**What this task involves**
Carry on the guide to saga pitfalls in microservices from its last line.

**Reading passage**

────────────────

Prevention Checklist

  • ✓ Check current state before making changes
  • ✓ Use status flags to track compensation completion
  • ✓ Make database updates idempotent
  • ✓ Test compensation with replays
  • ✓ Document compensation logic

Pitfall 6: Missing Timeouts

Problem

Sagas hang indefinitely waiting for events that never arrive due to service failures.

Solution

Implement timeout mechanisms:

@Configuration
public class SagaTimeoutConfig {

    @Bean
    public SagaLifecycle sagaLifecycle(SagaStateRepository repository) {
        return new SagaLifecycle() {
            @Override
            public void onSagaFinished(Saga saga) {
                // Update saga state
            }
        };
    }
}

@Saga
public class OrderSaga {

    @Autowired
    private transient CommandGateway commandGateway;

    private String orderId;
    private String paymentId;
    private DeadlineManager deadlineManager;

    @StartSaga
    @SagaEventHandler(associationProperty = "orderId")
    public void handle(OrderCreatedEvent event) {
        this.orderId = event.orderId();

        // Schedule timeout for payment processing
        deadlineManager.scheduleDeadline(
            Duration.ofSeconds(30),
            "PaymentTimeout",
            orderId
        );

        commandGateway.send(new ProcessPaymentCommand(...));
    }

    @DeadlineHandler(deadlineName = "PaymentTimeout")
    public void handlePaymentTimeout() {
        logger.warn("Payment processing timed out for order {}", orderId);

        // Compensate
        commandGateway.send(new CancelOrderCommand(orderId));
        end();
    }

    @SagaEventHandler(associationProperty = "orderId")
    public void handle(PaymentProcessedEvent event) {
        // Cancel timeout
        deadlineManager.cancelDeadline("PaymentTimeout", orderId);
        // Continue saga...
    }
}

Prevention Checklist

  • ✓ Set timeout for each saga step
  • ✓ Use deadline manager to track timeouts
  • ✓ Cancel timeouts when step completes
  • ✓ Log timeout events
  • ✓ Alert operations on repeated timeouts

Pitfall 7: Tight Coupling Between Services

Problem

Saga logic couples services tightly, making independent deployment impossible.

Solution

Use event-driven communication:

// Bad - Tight coupling
@Service
public class TightlyAgedOrderService {
    public void createOrder(OrderRequest request) {
        Order order = orderRepository.save(new Order(...));

        // Direct coupling to payment service
        paymentService.processPayment(order.getId(), request.getAmount());
    }
}

// Good - Event-driven
@Service
public class LooselyAgedOrderService {
    public void createOrder(OrderRequest request) {
        Order order = orderRepository.save(new Order(...));

        // Publish event - services listen independently
        eventPublisher.publish(new OrderCreatedEvent(
            order.getId(),
            request.getAmount()

────────────────

**The data**
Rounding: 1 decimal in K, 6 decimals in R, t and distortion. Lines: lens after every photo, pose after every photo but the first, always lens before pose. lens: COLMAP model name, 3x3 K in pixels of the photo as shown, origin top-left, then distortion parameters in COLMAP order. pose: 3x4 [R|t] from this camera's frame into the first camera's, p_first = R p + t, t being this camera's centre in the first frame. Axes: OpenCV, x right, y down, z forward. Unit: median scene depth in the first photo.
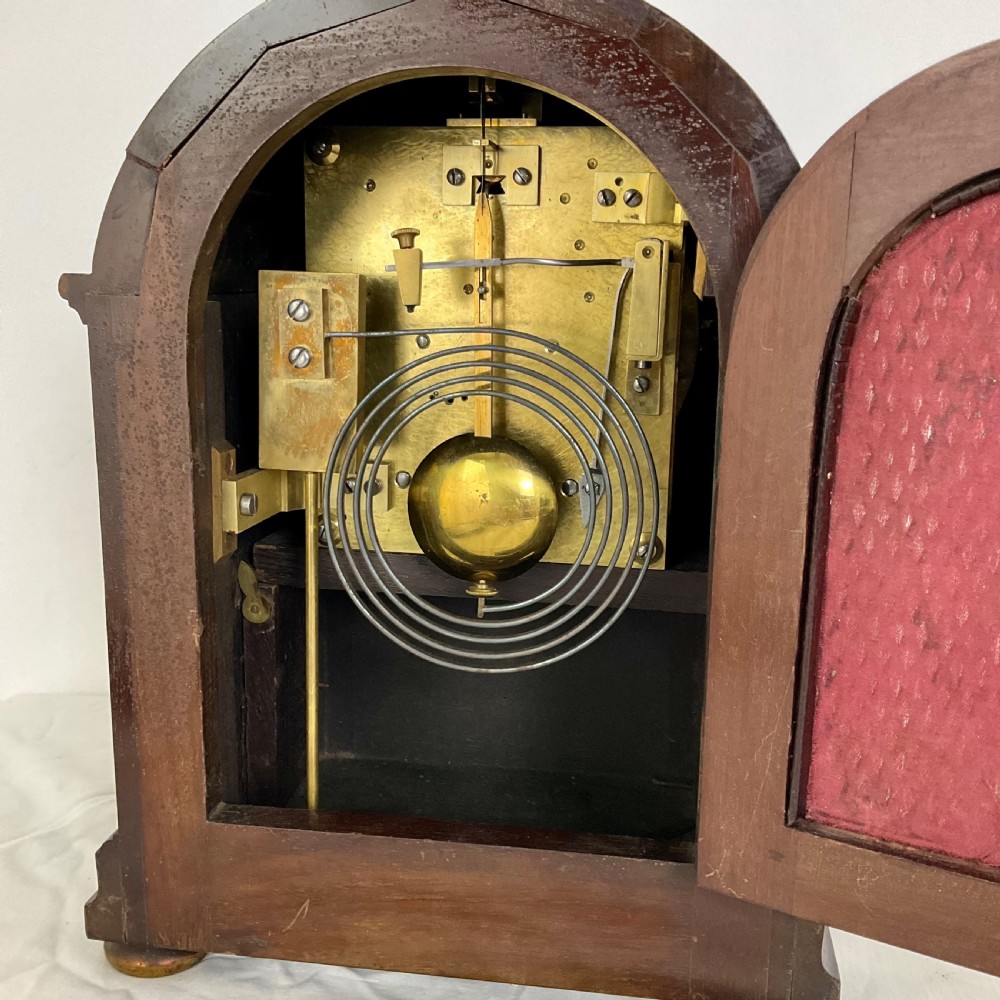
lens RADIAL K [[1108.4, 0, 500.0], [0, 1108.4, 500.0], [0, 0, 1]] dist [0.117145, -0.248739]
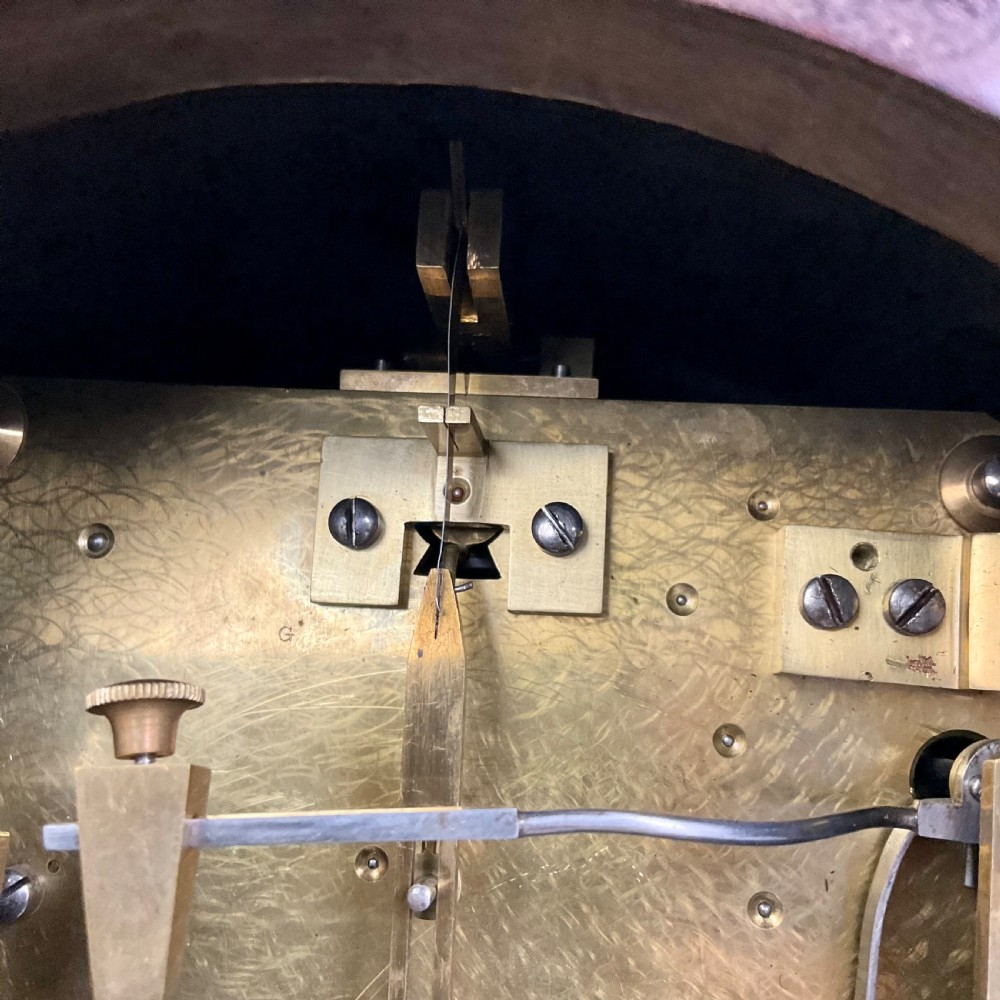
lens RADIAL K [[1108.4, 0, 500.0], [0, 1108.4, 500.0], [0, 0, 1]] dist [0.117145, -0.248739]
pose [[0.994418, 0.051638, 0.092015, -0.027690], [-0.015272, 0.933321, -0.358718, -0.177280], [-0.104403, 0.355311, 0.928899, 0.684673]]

────────────────

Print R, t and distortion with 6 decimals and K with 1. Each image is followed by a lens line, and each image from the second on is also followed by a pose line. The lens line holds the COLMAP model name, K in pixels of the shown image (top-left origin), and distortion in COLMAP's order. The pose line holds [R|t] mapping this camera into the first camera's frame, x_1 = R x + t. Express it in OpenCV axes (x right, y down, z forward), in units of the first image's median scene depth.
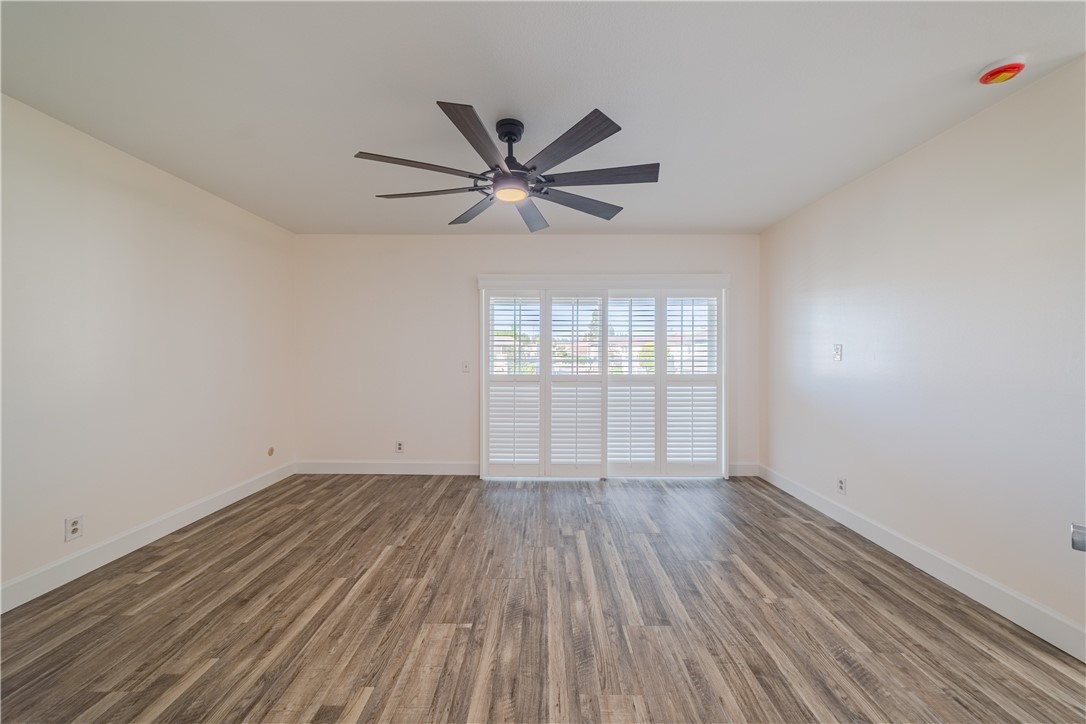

────────────────

**Solved problem**
        ));
    }
}

@Component
public class PaymentServiceListener {

    @Bean
    public Consumer<OrderCreatedEvent> handleOrderCreated() {
        return event -> {
            // Payment service can be deployed independently
            paymentService.processPayment(
                event.orderId(),
                event.amount()
            );
        };
    }
}

Prevention Checklist

  • ✓ Use events for inter-service communication
  • ✓ Avoid direct service-to-service calls
  • ✓ Define clear contracts for events
  • ✓ Version events for backward compatibility
  • ✓ Deploy services independently

Pitfall 8: Inadequate Monitoring

Problem

Sagas fail silently or get stuck without visibility, making troubleshooting impossible.

Solution

Implement comprehensive monitoring:

@Component
public class SagaMonitoring {

    private final MeterRegistry meterRegistry;

    @Bean
    public MeterBinder sagaMetrics(SagaStateRepository repository) {
        return (registry) -> {
            Gauge.builder("saga.active", repository::countByStatus)
                .description("Number of active sagas")
                .register(registry);

            Gauge.builder("saga.stuck", () ->
                repository.countStuckSagas(Duration.ofMinutes(30)))
                .description("Number of stuck sagas")
                .register(registry);
        };
    }

    public void recordSagaStart(String sagaType) {
        Counter.builder("saga.started")
            .tag("type", sagaType)
            .register(meterRegistry)
            .increment();
    }

    public void recordSagaCompletion(String sagaType, long durationMs) {
        Timer.builder("saga.duration")
            .tag("type", sagaType)
            .publishPercentiles(0.5, 0.95, 0.99)
            .register(meterRegistry)
            .record(Duration.ofMillis(durationMs));
    }

    public void recordSagaFailure(String sagaType, String reason) {
        Counter.builder("saga.failed")
            .tag("type", sagaType)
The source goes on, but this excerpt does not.